大手メディアの「不都合な真実」=NHKインサイダー事件

 

NHKは17日、「NHKが平成1938日午後3時に放送した外食産業のゼンショーが回転寿司チェーンのカッパ・クリエイトをグループ化するというニュースに関連して、職員3人が株のインサイダー取引を行った疑いがあるとして、証券取引等監視委員会(SESC)が昨日、任意の調査に入りました」で始まる「職員の株取引をめぐる証券取引等監視委員会の調査について」を橋本元一会長のコメントとともに発表した。

 

 報道局テレビニュース部制作記者岐阜放送局放送部記者、水戸放送局放送部ディレクターの職員3人がインサイダー疑惑でSESCの調査を受けており、うち二人がその事実を認めている「不都合な真実」を公にしたのである。

 

 ジャーナリズムによるインサイダー取引と言えば、つい2年前の20062月に日本経済新聞社の広告局社員が出稿前の法定広告情報をもとに株取引を行い、数千万円にのぼる利益を得た事件が思い起こされる。

 

 報道機関、ジャーナリズムだからこそ知り得た情報、国民に公表する前の情報を悪用した不祥事というより悪質な犯罪は、その組織のレーゾン・デートル(存在理由)そのものを根底から揺るがすものであり、NHKの事件は日本の報道機関の情報管理に対する認識の甘さ、そこに帰属する社員のコンプライアンス(法令遵守)の欠如が半端でないことを性懲りもなくまた示したものと言える。

 

 ついひと月前、参院外交防衛委員会で防衛省不祥事に関する集中審議が行われる最中、イージス艦中枢情報流出事件により海自の3等海佐が逮捕された。報道機関各社が防衛省の情報管理のずさんさを厳しく取り上げ、批判したことはわれわれの記憶に新しい。NHKもイージス艦のミサイル発射の映像を繰り返し流し、防衛省の情報管理体制のずさんさを批判した。国益の毀損に直結する軍事機密の漏えい自体が大きく非難され、その責任の取り方や情報管理体制のあり方が厳しく糾弾されること自体は至極、当然なことである。

 

 しかし今回のNHKのケースでは、ニュース原稿は報道番組に携わる職員5千人のみならず、ニュース制作関連の契約スタッフ2千数百人も放映前の原稿が閲覧可能だったという。
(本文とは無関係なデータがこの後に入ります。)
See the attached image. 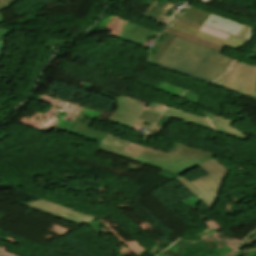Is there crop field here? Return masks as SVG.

このことは「情報管理」がずさんといったレベルではなく、「情報管理」という言語が情報媒体が中枢機能であるはずのNHKという組織の中にそもそもなかったという恐ろしい事実を伝えているのである。

 

 そんなジャーナリズム、いや公共放送が防衛省の情報漏洩事件を報じ、事の重大性を訴えていたかと思うと、正直、怒りの矛先をどこへ向けてよいのか気持ちの持って行き場がなく、やり切れぬ思いでいっぱいである。

 

 報道機関が報道の自由や表現の自由を言うのであれば、その根源にある「伝えるべき情報」の「管理」をことさらに徹底せねばならぬことは自明の理である。それなくしてジャーナリズムの存在はあり得ぬし、その存在理由などあるわけがない。

 

 日経新聞の社説においては「今回の出来事はNHKだけの問題ではない。日本経済新聞社でも06年、広告担当の社員による違法な株式取引が発覚した。報道機関として改めて自らの襟を正す機会としたい」と自社の過去の事件にわずかに触れているのみで、「報道機関は記者をはじめ、社員に対する法令順守を徹底する必要がある」という結語が白々しく聴こえてならない。

 

 日本新聞協会が特殊指定廃止という見直し議論の最中に発表した「新聞の特殊指定見直し表明に関する新聞協会の声明」(平成17112日)のなかで、特殊指定存続の大きな理由として、「新聞は民主主義の基礎である国民の知る権利に応え、公正な情報を提供するとともに、活字を通じて日本文化を保持するという社会的・公共的使命を果たしている」ことをあげている。

 

 「公正な情報」であるはずの情報を「わたくし」する企業風土にあるジャーナリズムが、「日本文化を保持するという社会的・公共的使命を果たしている」などとよくも言えたものである。

 

 ねつ造、盗作、インサイダー取引、職員によるわいせつ行為、カラ出張着服等々、最近の大手メディアの紊乱(びんらん)ぶりは目を覆うばかりである。健全なジャーナリズムが存在する土壌にこそ健全な民主主義が育つのである。大手メディアを牽制、チェックするPJなど草の根メディアの成長がいよいよ期待されるところである。